═══ Records provided ═══

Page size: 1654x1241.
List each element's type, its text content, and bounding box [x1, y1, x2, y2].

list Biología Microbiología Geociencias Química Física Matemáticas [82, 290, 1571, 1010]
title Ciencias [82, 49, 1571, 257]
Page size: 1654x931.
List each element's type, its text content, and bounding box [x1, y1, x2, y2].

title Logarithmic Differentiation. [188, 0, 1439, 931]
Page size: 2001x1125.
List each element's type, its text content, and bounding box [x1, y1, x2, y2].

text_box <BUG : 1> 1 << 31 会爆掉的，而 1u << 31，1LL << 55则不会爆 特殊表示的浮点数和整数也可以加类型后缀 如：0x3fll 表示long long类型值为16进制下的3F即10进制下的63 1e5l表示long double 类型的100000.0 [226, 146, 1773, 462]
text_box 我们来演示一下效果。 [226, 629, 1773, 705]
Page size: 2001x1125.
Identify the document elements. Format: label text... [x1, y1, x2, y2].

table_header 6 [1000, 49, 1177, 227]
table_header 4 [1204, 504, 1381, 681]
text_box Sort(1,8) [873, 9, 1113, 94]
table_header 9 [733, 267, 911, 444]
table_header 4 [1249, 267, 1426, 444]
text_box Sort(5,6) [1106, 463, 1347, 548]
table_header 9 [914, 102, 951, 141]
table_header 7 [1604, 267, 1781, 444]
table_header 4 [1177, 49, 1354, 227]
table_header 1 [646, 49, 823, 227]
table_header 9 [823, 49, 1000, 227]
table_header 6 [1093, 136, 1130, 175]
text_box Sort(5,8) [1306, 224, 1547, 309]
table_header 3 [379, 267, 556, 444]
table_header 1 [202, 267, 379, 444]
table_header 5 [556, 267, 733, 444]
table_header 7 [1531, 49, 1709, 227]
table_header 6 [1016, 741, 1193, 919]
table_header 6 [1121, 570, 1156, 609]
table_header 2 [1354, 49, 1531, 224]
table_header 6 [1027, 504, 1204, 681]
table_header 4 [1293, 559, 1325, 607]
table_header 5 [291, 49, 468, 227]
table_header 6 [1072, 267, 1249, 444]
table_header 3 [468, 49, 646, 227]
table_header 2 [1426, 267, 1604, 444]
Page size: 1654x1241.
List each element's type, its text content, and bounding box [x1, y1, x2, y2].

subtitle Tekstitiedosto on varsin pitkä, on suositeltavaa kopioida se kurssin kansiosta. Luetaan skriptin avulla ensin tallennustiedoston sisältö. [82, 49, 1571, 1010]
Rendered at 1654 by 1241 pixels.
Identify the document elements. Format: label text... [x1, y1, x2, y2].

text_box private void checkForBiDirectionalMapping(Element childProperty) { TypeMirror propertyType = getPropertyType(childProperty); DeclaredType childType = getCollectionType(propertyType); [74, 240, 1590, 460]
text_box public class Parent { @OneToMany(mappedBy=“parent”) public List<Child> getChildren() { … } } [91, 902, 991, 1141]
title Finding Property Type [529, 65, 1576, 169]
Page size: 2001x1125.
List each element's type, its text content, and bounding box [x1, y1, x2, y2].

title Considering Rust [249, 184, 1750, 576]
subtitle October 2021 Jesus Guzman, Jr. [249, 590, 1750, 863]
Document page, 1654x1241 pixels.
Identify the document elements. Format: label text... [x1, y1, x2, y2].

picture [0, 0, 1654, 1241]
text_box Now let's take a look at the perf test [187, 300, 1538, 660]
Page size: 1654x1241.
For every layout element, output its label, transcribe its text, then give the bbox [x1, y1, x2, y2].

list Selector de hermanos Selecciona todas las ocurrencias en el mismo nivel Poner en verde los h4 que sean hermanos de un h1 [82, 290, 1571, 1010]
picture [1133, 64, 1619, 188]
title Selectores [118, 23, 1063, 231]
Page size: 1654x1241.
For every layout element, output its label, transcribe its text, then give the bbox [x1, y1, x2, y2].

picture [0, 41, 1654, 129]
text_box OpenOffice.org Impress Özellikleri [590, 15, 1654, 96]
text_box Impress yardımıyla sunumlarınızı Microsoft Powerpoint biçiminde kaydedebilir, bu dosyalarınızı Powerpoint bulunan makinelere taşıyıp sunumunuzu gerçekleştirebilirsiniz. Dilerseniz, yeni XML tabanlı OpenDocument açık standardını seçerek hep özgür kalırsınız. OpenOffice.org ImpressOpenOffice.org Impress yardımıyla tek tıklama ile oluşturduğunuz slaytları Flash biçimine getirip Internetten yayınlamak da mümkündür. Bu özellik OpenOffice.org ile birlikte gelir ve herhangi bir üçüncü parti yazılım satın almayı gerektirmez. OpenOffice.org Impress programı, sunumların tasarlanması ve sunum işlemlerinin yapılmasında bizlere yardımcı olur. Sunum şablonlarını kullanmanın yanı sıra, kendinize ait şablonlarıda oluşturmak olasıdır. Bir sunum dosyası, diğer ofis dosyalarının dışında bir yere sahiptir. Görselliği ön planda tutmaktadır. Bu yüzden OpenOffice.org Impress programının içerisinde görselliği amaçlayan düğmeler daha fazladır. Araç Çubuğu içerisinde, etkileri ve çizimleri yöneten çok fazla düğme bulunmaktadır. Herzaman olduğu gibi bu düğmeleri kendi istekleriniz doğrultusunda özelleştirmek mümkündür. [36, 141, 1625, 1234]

═══

- [Brief] Print the records exactly, from their very beginning through the line that contains "title Ciencias [82, 49, 1571, 257]", including that line.

- [The reply]
Page size: 1654x1241.
List each element's type, its text content, and bounding box [x1, y1, x2, y2].

list Biología Microbiología Geociencias Química Física Matemáticas [82, 290, 1571, 1010]
title Ciencias [82, 49, 1571, 257]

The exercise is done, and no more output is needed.